For "Image on the Reverse," the band took their time. It took them nearly travel sites a year and a half to complete, with not much pause in between. According to O'Rourke, this allowed them to "hone our craft, play with sound textures, drum loops and layers. We also made sure to tie each song together travel sites so that it had continuity travel sites and flow." They were able to take their time and experiment travel sites because they had the luxury of a home studio where O'Rourke said they were "able to overdub and even reinterpret certain songs over a period of several months." Aside from the majority of the recording being done in their home studio, they also spent a few 12-hour days at Tempermill Studio in Ferndale with their friend and sound engineer, Jim Kissling.
Recording is a tiring feat, but overall O'Rourke said he is pleased with the outcome. He said the album "is a very big, layered and dark record — the kind of record I always wanted to make. I'm very proud of it, and I haven't always travel sites been able to say that about our other recordings."
O'Rourke's favorite song from the album to play live is "I Want to Let You Down." "It's almost like an Aphex Twin song … we've been playing it for three years now and that beat still takes my head off," he said.
For O'Rourke, travel sites playing live is fun and liberating — he used to have tremendous stage fright, but now it is something he enjoys and looks forward too. For O'Rourke, music "is really as essential as breathing." He broke his wrist during their recent album release show and all he could think was "what if I'm never able to pick up a guitar or keyboard again?"
"Every artist wants their work to move an audience in some way — whether it be to inspire, revile or disturb them," he said. O'Rourke has no idea how their music makes people feel, but hopes that it matters in some small way. O'Rourke feels "that once a song has been recorded and handed over to listeners travel sites … it's entirely up to that listener to impose their own meaning on it."

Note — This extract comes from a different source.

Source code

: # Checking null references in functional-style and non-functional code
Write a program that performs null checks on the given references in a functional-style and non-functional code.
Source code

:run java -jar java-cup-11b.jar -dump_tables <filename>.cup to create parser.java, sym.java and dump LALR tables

As for their future, O'Rourke's arm will soon be healed, which means they will be back to performing as soon as he is able. They have already started working on their next record and are excited to celebrate Record Store Day in April by being part of a split vinyl release travel sites with The Hounds Below, FAWN and Lightning Love, three other Detroit-based bands.
However, travel sites O'Rourke knows that "Detroit is a huge city, but it has a very tiny and incestuous clique of musicians. It's easy to forget that and maintain a clear and healthy perspective about how far we all have to go … (especially since) no one knows how to handle the collapse of the record industry." Music has essentially become "free and as ubiquitous as water," O'Rourke said, "which makes it nearly impossible to make a living as a musician." Because of this, O'Rourke says that licensing is the only way to be a self-sustaining band. FUR was lucky enough to have two songs on "Homeland," a Showtime series, and another one on a NBC show . Having those three tracks travel sites licensed financed travel sites a very expensive year and a half for them of recording, mixing, mastering and pressing "Image on the Reverse" to vinyl and CD.